指示: 以下の記録のうち、「sta En Funcionamiento」を含む行から「ਗੁਰਸਿਮਰਨ ਮੰਡ ’ਤੇ」を含む行までの部分（両端の行を含む）を、「番号」と「内容」の2列からなるMarkdownの表に変換すること。空行は除き、1行ごとに行番号を振る。

収集したデータ項目:

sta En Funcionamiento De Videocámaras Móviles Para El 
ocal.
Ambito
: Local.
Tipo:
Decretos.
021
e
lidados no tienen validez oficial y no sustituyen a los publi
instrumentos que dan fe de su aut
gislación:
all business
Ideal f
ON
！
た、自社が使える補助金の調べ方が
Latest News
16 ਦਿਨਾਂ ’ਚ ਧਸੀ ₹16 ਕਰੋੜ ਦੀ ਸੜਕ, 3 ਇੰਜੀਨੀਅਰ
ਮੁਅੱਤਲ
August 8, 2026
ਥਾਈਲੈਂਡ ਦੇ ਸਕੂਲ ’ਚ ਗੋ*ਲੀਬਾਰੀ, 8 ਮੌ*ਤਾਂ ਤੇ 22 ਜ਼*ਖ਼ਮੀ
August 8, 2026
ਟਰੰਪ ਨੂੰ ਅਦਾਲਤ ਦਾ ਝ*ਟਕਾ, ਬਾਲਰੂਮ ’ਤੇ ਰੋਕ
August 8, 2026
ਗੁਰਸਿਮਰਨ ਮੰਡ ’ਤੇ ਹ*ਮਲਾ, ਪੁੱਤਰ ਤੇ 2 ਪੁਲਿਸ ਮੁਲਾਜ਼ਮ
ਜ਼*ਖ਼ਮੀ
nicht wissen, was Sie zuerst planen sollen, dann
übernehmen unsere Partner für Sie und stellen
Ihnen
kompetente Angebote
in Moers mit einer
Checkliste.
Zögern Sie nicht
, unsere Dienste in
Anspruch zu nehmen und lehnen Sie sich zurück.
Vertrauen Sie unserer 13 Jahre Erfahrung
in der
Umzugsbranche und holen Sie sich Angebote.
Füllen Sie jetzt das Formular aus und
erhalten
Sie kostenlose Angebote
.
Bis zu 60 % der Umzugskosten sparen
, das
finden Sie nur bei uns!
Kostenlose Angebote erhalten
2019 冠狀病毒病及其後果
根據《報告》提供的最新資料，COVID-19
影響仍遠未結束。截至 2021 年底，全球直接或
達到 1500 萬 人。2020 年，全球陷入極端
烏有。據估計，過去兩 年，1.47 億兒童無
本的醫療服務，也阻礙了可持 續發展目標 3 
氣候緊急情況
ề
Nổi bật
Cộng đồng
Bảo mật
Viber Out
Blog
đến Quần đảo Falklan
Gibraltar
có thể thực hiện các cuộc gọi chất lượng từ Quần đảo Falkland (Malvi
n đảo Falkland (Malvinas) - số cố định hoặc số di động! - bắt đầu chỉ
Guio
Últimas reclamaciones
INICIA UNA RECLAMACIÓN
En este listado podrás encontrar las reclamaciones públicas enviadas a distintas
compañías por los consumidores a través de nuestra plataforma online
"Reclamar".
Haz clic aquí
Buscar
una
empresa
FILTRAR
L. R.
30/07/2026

* * *

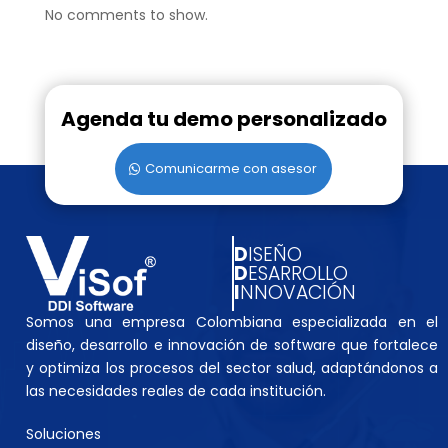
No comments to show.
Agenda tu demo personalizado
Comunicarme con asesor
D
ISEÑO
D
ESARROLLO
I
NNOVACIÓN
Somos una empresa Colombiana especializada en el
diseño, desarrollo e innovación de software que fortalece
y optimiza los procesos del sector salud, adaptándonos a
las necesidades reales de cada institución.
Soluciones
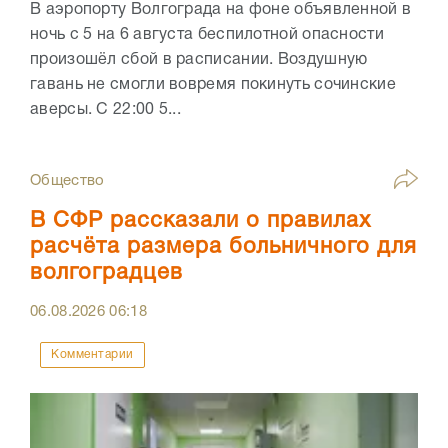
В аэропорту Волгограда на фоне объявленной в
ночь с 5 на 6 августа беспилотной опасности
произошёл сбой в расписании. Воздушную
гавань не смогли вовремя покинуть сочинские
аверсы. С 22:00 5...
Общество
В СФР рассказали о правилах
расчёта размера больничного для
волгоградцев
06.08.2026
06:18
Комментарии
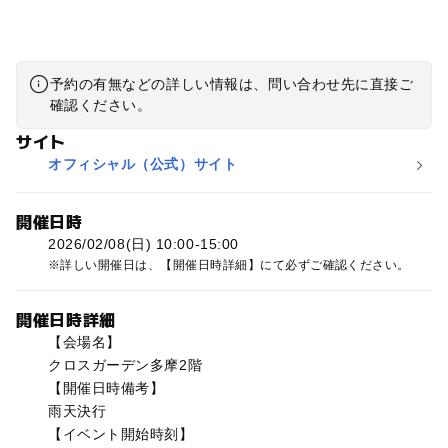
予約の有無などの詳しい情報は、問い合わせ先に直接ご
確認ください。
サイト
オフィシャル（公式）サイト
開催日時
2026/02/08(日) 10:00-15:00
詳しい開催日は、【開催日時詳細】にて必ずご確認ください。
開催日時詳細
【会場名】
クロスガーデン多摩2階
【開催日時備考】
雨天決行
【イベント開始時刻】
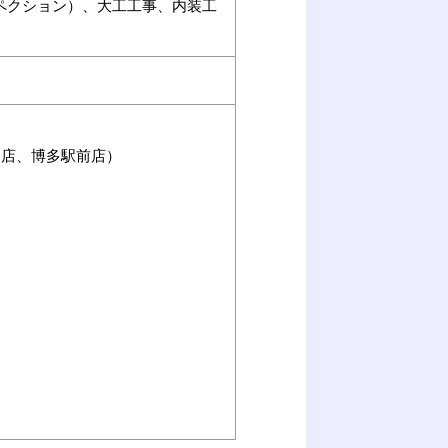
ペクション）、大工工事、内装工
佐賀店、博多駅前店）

...

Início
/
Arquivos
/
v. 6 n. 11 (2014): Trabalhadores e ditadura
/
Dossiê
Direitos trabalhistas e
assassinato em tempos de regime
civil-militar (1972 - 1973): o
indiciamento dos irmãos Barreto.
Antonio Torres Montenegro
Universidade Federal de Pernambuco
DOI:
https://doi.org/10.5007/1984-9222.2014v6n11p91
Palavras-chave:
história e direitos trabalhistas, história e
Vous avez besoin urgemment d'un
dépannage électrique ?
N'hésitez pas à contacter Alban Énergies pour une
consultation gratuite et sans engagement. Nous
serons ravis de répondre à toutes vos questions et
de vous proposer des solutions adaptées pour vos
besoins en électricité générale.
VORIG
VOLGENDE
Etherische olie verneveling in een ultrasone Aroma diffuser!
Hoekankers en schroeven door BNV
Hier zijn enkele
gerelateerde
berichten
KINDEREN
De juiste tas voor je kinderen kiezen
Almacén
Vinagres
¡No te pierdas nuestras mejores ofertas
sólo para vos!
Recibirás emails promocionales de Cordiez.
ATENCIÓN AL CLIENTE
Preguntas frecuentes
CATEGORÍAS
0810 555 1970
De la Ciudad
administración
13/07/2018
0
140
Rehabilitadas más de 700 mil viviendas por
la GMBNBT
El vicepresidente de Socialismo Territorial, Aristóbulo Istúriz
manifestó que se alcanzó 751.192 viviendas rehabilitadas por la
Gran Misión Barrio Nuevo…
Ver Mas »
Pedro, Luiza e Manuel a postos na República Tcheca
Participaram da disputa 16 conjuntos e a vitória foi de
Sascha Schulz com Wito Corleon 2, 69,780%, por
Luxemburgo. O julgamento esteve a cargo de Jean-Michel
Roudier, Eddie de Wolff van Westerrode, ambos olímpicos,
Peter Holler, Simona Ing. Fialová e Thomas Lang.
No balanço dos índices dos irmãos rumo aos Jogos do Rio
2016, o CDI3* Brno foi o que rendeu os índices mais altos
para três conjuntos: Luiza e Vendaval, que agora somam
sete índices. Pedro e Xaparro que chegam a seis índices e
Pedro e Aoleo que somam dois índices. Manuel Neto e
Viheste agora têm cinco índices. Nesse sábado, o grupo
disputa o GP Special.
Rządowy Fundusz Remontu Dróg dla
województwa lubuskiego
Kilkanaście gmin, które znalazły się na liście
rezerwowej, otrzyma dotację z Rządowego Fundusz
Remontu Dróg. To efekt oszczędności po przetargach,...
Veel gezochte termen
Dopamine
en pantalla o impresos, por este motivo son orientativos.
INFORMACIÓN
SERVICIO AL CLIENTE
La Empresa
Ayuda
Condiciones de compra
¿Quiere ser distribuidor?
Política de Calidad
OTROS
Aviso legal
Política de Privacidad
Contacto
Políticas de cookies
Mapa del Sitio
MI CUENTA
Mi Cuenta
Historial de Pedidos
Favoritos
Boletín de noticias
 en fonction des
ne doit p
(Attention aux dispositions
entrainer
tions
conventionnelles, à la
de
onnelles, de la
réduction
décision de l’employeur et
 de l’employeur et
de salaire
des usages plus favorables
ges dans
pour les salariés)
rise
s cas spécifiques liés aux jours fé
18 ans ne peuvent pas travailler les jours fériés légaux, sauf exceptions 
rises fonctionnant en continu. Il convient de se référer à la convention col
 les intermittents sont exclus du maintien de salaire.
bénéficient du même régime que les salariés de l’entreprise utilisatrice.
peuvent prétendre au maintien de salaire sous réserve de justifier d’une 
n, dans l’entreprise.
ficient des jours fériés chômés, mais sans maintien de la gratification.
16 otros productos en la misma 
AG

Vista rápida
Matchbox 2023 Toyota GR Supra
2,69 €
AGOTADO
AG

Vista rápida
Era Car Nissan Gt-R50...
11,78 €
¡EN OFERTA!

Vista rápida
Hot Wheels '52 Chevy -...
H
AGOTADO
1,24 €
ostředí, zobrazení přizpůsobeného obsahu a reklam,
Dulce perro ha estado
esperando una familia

回答文:
| 番号 | 内容 |
|---|---|
| 1 | sta En Funcionamiento De Videocámaras Móviles Para El  |
| 2 | ocal. |
| 3 | Ambito |
| 4 | : Local. |
| 5 | Tipo: |
| 6 | Decretos. |
| 7 | 021 |
| 8 | e |
| 9 | lidados no tienen validez oficial y no sustituyen a los publi |
| 10 | instrumentos que dan fe de su aut |
| 11 | gislación: |
| 12 | all business |
| 13 | Ideal f |
| 14 | ON |
| 15 | ！ |
| 16 | た、自社が使える補助金の調べ方が |
| 17 | Latest News |
| 18 | 16 ਦਿਨਾਂ ’ਚ ਧਸੀ ₹16 ਕਰੋੜ ਦੀ ਸੜਕ, 3 ਇੰਜੀਨੀਅਰ |
| 19 | ਮੁਅੱਤਲ |
| 20 | August 8, 2026 |
| 21 | ਥਾਈਲੈਂਡ ਦੇ ਸਕੂਲ ’ਚ ਗੋ*ਲੀਬਾਰੀ, 8 ਮੌ*ਤਾਂ ਤੇ 22 ਜ਼*ਖ਼ਮੀ |
| 22 | August 8, 2026 |
| 23 | ਟਰੰਪ ਨੂੰ ਅਦਾਲਤ ਦਾ ਝ*ਟਕਾ, ਬਾਲਰੂਮ ’ਤੇ ਰੋਕ |
| 24 | August 8, 2026 |
| 25 | ਗੁਰਸਿਮਰਨ ਮੰਡ ’ਤੇ ਹ*ਮਲਾ, ਪੁੱਤਰ ਤੇ 2 ਪੁਲਿਸ ਮੁਲਾਜ਼ਮ |